Impedance matching is tricky, but the role of a quarter wave transmission line is to map from one impedance to another. The actual impedance of the line will not match either the input or the output impedance - this is entirely expected.
However at a given frequency, when a correctly designed quarter wave line is inserted with the correct impedance, the output impedance will appear to the input as perfectly matched. In your case, the transformer will make the \$20\Omega\$ impedance appear as if it is a \$100\Omega\$ impedance meaning no mismatch. Essentially it guides the waves from one characteristic impedance to another.
The easiest way to visualise this is on a Smith chart, plot the two points 0.4 (\$20\Omega\$) and 2 (\$100\Omega\$). Then draw a circle centred on the resistive/real axis (line down the middle) which intersects both points. You will find that this point is located at 0.894 (\$44.7\Omega\$) if your calculations are correct. This is shown below at \$500\mathrm{MHz}\$, but the frequency is only important when converting the electrical length to a physical length.
What a quarter wave transformer does is rotate a given point by \$180^\circ\$ around its characteristic impedance on the Smith chart (that's \$\lambda/4 = 90^\circ\$ forward plus \$90^\circ\$ reverse).
Exactly why it does this is complex. But the end result of a long derivation is that for a transmission line of impedance \$Z_0\$ connected to a load of impedance \$Z_L\$ and with a length \$l\$, then the impedance at the input is given by:
$$Z_{in}=Z_0\frac{Z_L+jZ_0\tan\left(\beta l\right)}{Z_0+jZ_L\tan\left(\beta l\right)}$$
That is an ugly equation, but it just so happens if the electrical length \$\beta l\$ is \$\lambda/4\$ (\$90^\circ\$), the \$\tan\$ part goes to infinity which allows the equation to be simplified to:
$$Z_{in}=Z_0\frac{Z_0}{Z_L}=\frac{(Z_0)^2}{Z_L}\rightarrow Z_0=\sqrt{\left(Z_{in}Z_L\right)}$$
Which is where your calculation comes from.
With the quarter wave transformer in place, the load appears as matched to the source. In other words, the transformer matches both of its interfaces, not just the input end.
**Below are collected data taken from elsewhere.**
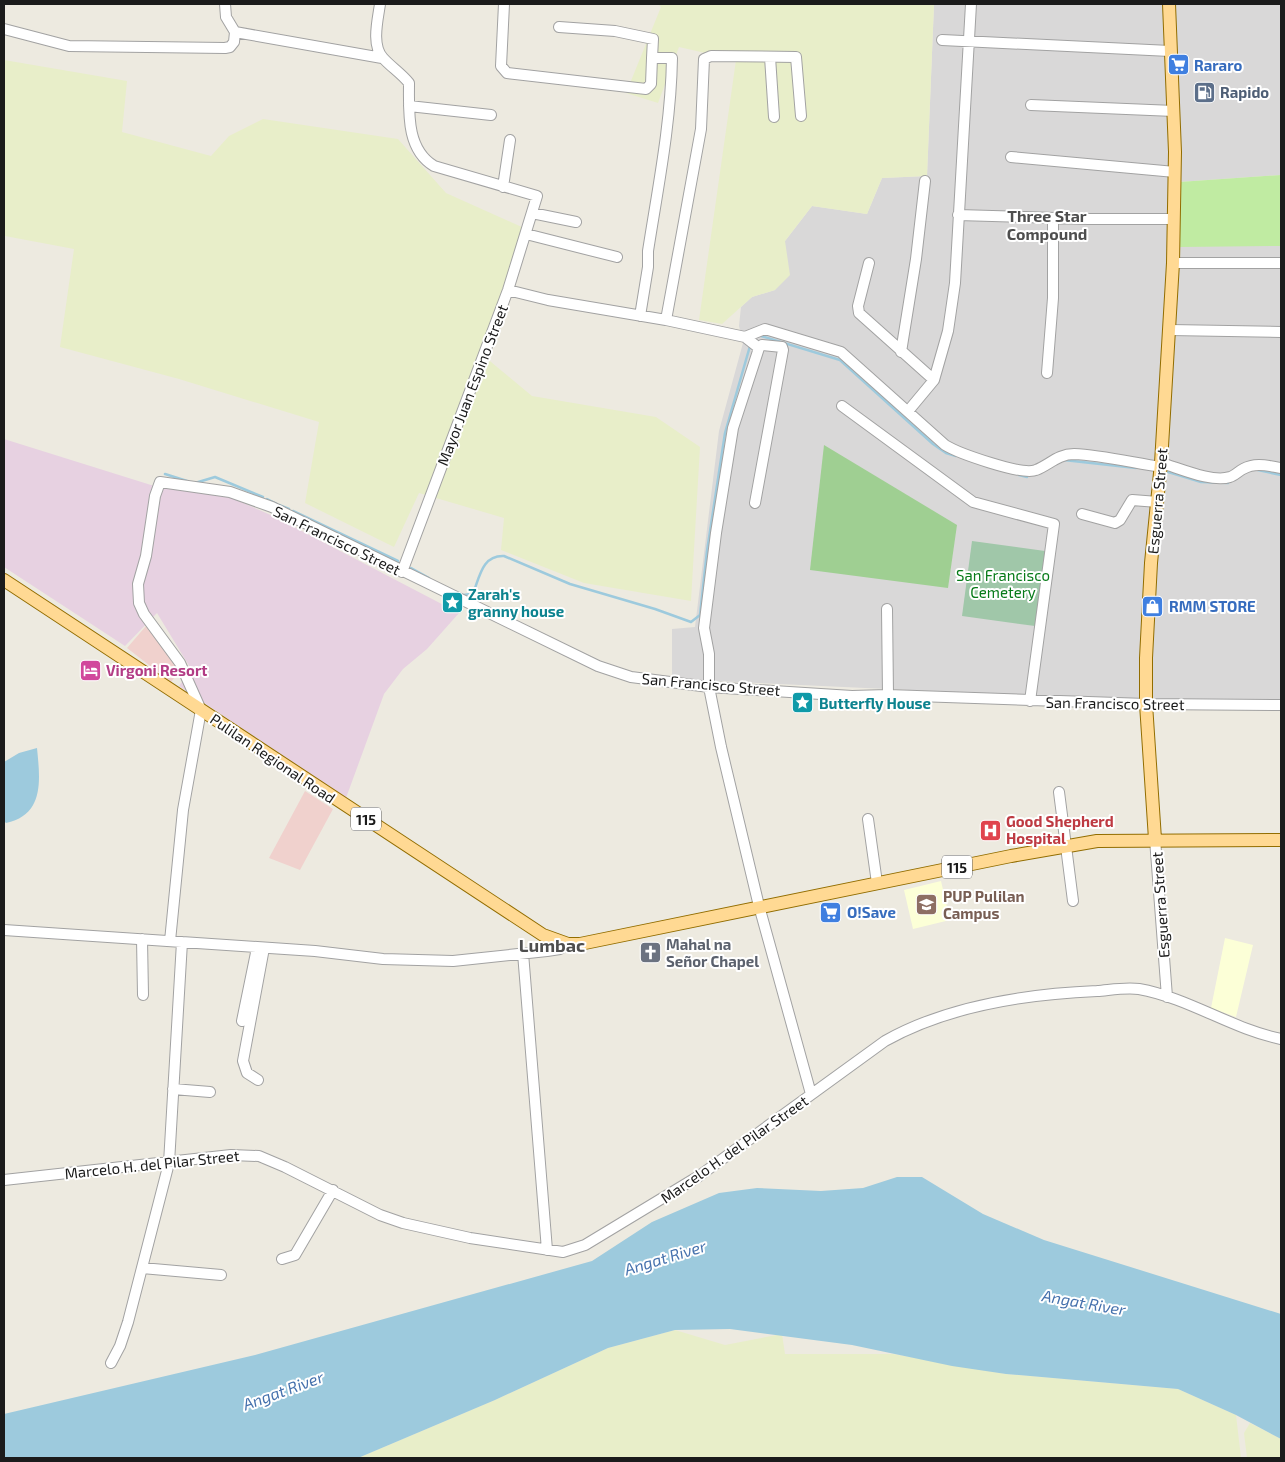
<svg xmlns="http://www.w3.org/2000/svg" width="1285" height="1462" viewBox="0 0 1285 1462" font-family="'Exo 2',sans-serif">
<rect width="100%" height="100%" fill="#edeae0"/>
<path fill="#d9d8d8" d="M934 4H1281V175L1179 182V246H1281V707L672 679V629L695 627 719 431 743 343 739 326 741 307 752 297 775 290 785 241 812 206 867 214 882 178 927 176Z"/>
<path fill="#f0d1cd" d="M146 626 181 669 171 682 127 648Z
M305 791 333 809 300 870 269 858Z"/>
<path fill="#e7d1e1" d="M4 439 151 485 227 496 273 516 459 613 427 649 403 669 384 694 346 798 179 686 191 669 157 613 125 646 4 567Z"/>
<path fill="#fcffd7" d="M941 881 950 920 913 929 904 890Z
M1225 938 1253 945 1236 1017 1211 1008Z"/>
<path fill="#e8eec9" d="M658 4H934L927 176 882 178 867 214 812 206 785 241 790 275 775 290 752 297 722 324 699 320 736 60 679 47 658 103 626 93 661 7Z
M4 60 127 81 122 132 211 156 229 136 263 119 398 139 446 193 524 228 485 357 532 396 656 417 700 447 691 601 584 583 501 550 504 518 419 493 394 547 305 503 319 422 179 379 60 347 74 249 5 236 4 240Z
M675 1330 725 1345 782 1334 785 1354H893L1006 1374 1178 1389 1236 1415 1241 1458H358L495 1400 608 1348Z
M1250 1423 1281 1439V1458H1247L1244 1433Z"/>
<path fill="#c0eba2" d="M1281 175V246L1179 247V182Z"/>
<path fill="#9fcf92" d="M824 445 957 525 948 588 810 570Z"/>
<path fill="#a0c7a9" d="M972 541 1045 551 1035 626 962 616Z"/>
<path fill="#9dcadd" d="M37 748C40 779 45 815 6 823L4 821V762L19 753Z
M897 1177H922L983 1214 1044 1240 1281 1314V1439L1236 1415 1178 1389 1006 1374 952 1366 852 1345 730 1329 675 1330 608 1348 495 1400 358 1458H4V1414L255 1355 592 1261 652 1222 719 1193 757 1188 821 1191 863 1188Z"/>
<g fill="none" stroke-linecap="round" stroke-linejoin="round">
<path stroke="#9dcadd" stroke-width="2.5" d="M758 335 840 360 933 444 946 453 956 456
M1064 460 1136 468
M1258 470 1281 475
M1165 471 1201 482 1228 483
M165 474 187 481
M1019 475 1027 477
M195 483 215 477 263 497
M267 499 277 504
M279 505 289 509
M293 511 398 561
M411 568 429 578
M463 595 471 594 474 591C480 575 483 555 504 556L570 584 655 609 691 622 700 615 707 551 725 433 750 346"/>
<defs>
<path id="minor" d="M225 4 226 17 235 32
M380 4C378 19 371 45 383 58 391 67 401 73 409 83 409 112 406 149 434 166L537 196 508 290 402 572
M504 4 501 66 507 73 646 89 651 84 652 58
M559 27 615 31 653 39 652 58H672C671 123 658 187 648 251V267L640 316
M4 29 69 46 225 48 230 47 234 42 235 32 382 58
M942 40 1170 51
M770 57 774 117
M1031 105 1174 111
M409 106 491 115
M1011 157 1175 172
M503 187 510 140
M532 213 576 222
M958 215 1088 219H1174
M526 234 617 257
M869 263 858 306 859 313 934 380
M1173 263H1281
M508 290 548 300 666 320 745 337 759 348
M666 320 701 129 704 59 711 56 796 57 801 116
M1170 330 1281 332
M745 337 765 329 841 352 945 445C958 453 1022 476 1036 470 1049 465 1058 454 1074 454 1101 455 1134 463 1161 467
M901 352 916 259 925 181
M1047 373 1053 298V218
M842 406 973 502 1054 524 1030 701
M909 410 934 380 948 331 955 283 971 4
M1161 463C1179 468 1212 483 1230 477 1234 476 1239 471 1243 469 1256 462 1268 466 1281 468
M755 503 783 350 782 347 762 345 759 348 733 428 716 533 704 628 709 654V687L721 747 759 906 811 1094
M1082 514 1115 523 1120 520 1132 500 1158 502
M887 609 888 695
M1059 792 1073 901
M868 819 877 883
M1155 839 1167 997
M4 930 315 951 383 959 453 961 547 951 560 949 568 944
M142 939 143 995
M170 941 183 810 201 710 180 663 144 614 139 603 138 584 146 556 155 496 160 482 230 492 272 507 598 666 631 677 709 687 852 696 888 695 1146 704 1281 705
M523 953 547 1250
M242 1021 257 948
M258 1080 247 1073 243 1061 264 948
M173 1089 210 1092
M4 1180 231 1155 259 1156 285 1167 380 1215 403 1223 470 1238 563 1252 585 1245 699 1176 885 1041C947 1006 1026 994 1097 991 1110 990 1126 987 1139 989 1189 998 1232 1029 1281 1039
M282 1259 295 1255 333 1190
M142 1268 221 1275
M111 1363 120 1346 128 1322 169 1163 182 942"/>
<path id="major" d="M4 580 543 935 568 944H580L1011 856 1097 841 1281 840
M1155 839 1146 704V658L1151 563 1161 463 1173 263 1175 152 1169 4"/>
</defs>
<use href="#minor" stroke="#a2a2a2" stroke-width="12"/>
<use href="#major" stroke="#926d00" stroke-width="14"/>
<use href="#minor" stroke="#fff" stroke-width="10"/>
<use href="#major" stroke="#ffd993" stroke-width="12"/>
</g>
<defs>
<symbol id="supermarket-square" viewBox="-11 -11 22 22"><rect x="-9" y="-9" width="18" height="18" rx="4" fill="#3f7fe0" stroke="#fff"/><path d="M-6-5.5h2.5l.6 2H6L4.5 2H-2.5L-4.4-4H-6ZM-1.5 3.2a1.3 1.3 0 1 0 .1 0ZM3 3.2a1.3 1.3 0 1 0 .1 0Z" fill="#fff"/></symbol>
<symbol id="fuel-square" viewBox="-11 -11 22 22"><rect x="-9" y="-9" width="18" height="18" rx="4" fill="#5c6f8a" stroke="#fff"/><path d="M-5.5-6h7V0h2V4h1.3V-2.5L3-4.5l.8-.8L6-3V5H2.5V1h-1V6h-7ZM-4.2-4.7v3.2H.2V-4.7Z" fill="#fff"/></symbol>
<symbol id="sight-square" viewBox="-11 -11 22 22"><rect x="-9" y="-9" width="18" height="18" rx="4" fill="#0f9aa8" stroke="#fff"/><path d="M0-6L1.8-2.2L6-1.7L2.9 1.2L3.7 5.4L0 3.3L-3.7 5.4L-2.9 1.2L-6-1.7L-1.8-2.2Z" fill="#fff"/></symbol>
<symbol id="shop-square" viewBox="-11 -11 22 22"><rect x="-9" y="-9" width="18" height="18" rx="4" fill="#3f7fe0" stroke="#fff"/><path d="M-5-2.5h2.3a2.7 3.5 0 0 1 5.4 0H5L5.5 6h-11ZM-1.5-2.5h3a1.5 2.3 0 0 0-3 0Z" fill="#fff"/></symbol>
<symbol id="hotel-square" viewBox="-11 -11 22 22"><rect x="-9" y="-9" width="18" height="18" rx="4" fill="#d1479c" stroke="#fff"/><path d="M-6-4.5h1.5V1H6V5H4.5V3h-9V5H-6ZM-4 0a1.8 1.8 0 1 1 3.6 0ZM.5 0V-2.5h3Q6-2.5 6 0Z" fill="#fff"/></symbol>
<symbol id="hospital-square" viewBox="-11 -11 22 22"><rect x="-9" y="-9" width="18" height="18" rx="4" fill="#e0444e" stroke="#fff"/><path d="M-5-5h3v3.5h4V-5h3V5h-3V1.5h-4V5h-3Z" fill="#fff"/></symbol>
<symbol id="university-square" viewBox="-11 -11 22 22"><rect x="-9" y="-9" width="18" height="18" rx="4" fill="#8d6e63" stroke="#fff"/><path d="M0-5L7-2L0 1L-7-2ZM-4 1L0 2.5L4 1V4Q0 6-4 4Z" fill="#fff"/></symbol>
<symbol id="church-square" viewBox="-11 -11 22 22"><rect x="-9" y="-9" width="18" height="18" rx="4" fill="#6b7280" stroke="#fff"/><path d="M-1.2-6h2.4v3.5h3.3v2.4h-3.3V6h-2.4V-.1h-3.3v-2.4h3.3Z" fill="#fff"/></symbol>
</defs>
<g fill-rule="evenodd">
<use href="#supermarket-square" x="1166" y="52" width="25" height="25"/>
<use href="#fuel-square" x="1192" y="80" width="25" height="25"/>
<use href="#sight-square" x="440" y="590" width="25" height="25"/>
<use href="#shop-square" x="1140" y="594" width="25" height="25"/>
<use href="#hotel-square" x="78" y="658" width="25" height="25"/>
<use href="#sight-square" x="790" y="690" width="25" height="25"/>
<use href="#hospital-square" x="978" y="818" width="25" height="25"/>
<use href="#university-square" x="914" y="892" width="25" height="25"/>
<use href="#supermarket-square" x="818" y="900" width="25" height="25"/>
<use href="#church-square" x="638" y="940" width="25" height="25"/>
</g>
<g text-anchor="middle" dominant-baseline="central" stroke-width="4" stroke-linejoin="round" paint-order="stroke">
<g fill="#fff" stroke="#5f5f5f" stroke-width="1">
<rect x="351" y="807.5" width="30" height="23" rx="4"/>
<rect x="942" y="855.5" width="30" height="23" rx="4"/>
</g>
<g font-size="14" font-weight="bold" fill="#1b1b1b">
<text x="366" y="819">115</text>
<text x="957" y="867">115</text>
</g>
<g font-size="15" font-weight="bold" fill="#366cbe" stroke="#fff" text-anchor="start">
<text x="1194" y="65">Rararo</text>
<text x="1169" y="606">RMM STORE</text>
<text x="847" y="912">O!Save</text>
</g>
<g font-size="15" font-weight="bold" fill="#4e5e75" stroke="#fff" text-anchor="start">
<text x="1220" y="92">Rapido</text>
</g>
<g font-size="15" fill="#1b1b1b" stroke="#fff">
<text transform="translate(472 385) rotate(-69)">Mayor Juan Espino Street</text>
<text transform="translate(1157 501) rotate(-85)">Esguerra Street</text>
<text transform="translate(337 540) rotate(26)">San Francisco Street</text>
<text transform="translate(711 684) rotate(5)">San Francisco Street</text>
<text transform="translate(1115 703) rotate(1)">San Francisco Street</text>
<text transform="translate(273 758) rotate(34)">Pulilan Regional Road</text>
<text transform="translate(1160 905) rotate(-94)">Esguerra Street</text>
<text transform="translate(734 1149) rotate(-35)">Marcelo H. del Pilar Street</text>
<text transform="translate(152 1164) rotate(-6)">Marcelo H. del Pilar Street</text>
</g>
<g font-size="15" fill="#077b19" stroke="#fff">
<text x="1003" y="575">San Francisco<tspan x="1003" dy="17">Cemetery</tspan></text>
</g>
<g font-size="15" font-weight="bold" fill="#0d838f" stroke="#fff" text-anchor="start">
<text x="468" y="594">Zarah's<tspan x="468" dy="17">granny house</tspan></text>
<text x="819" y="703">Butterfly House</text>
</g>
<g font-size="15" font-weight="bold" fill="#b23c85" stroke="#fff" text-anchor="start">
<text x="106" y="670">Virgoni Resort</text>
</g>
<g font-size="15" font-weight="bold" fill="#be3a42" stroke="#fff" text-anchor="start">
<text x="1006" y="821">Good Shepherd<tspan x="1006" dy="17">Hospital</tspan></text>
</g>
<g font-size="15" font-weight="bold" fill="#785e54" stroke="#fff" text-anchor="start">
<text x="943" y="896">PUP Pulilan<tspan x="943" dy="17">Campus</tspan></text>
</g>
<g font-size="15" font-weight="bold" fill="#5b616d" stroke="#fff" text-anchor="start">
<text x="666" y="944">Mahal na<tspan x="666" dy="17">Señor Chapel</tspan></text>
</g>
<g font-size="16" font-weight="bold" fill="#4e4e4e" stroke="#fff">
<text x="1047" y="215">Three Star<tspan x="1047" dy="18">Compound</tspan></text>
</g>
<g font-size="16" font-style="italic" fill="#4571ad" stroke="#fff">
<text transform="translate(665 1257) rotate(-17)">Angat River</text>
<text transform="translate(1084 1302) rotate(10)">Angat River</text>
<text transform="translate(283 1390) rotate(-20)">Angat River</text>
</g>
<g font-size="18" font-weight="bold" fill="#4e4e4e" stroke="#fff">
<text x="552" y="945">Lumbac</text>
</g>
</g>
<rect width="1285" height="1462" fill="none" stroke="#1b1b1b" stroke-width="10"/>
</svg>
You can also see from this equation why the transformer only works for a single frequency - because it relies on the physical length being \$\lambda/4\$. You can actually (generally using advanced design tools) achieve an approximate match over a range of frequencies - basically a close enough but not exact match.
Short answer
The maximum power transfer theorem tells you how to maximise the power delivered to the load given a source impedance. In you scenario the load would be transmisiĆ³n line + \$ Z_L = Z_{in} \$ which can be equal \$ Z_t^*\$ regardless of what the value of \$ \tau \$ is. but in order minimice the power dissipated by the lossy transmission line (or maximice the one dissipated by the load) you also have to match this impedances to get no reflected wave.
Long answer
Let me first consider the lossless transmission line case. this is $$real \ Z_0,
\quad Z_{in} = \frac{Z_L +Z_0 j tan(\beta d)}{Z_0 +Z_L j tan(\beta d)} $$
Since the line is lossless, all the power that enters into it will be dissipated by the load at the end, so in order to maximice this power entering to the transmission line we use the maximum power transfer theorem, which states that, given an internal impedance of a voltage source, in order to maximise the power transfer the impedance seen by the system (voltage source + internal impedance) should be equal to the source internal impedance, this means $$Z_{in} = Z_t $$
Given a load \$Z_L \$ there are two scenarios in where this is achieved:
- Finding a combination of Z_0 and \$d\$ that ends up with \$Z_in = Z_t \$ at the other side of the transmission line (an example of this would be the quarter-wave impedance transformer)
- choosing \$Z_0 = Z_L = Z_t\$
Both will guarantee maximum power transfer for a lossless transmission line. note that in the first case, you won't get \$\tau = 1 \$, there will be reflection at the line/load interface.
That been said, now we can address the problem of a lossy transmission line as the one you described. The problem remains essentially the same, the only way of extracting the maximum power from the source is getting \$Z_{in} = Z_t^* \$ as before, so both scenarios seem to be the same. Nevertheless, now it isn't true that all this power will be entirely dissipated by the load, you have to take into account the losses of the transmission line. In order to minimice this losses, you have eliminate the reflected wave. So the second scenario would be optimal $$Z_0 = Z_L = Z_t^* $$.
Best Answer
When you match to complex valued loads the matching for zero power reflection states that the impedance seen from your complex-valued load (\$100+50j\$) has to be its complex conjugate (\$100-50j\$).
This is because that way we would be satisfying the max. power theorem, and, at the same time, getting rid of the imaginary part of your load.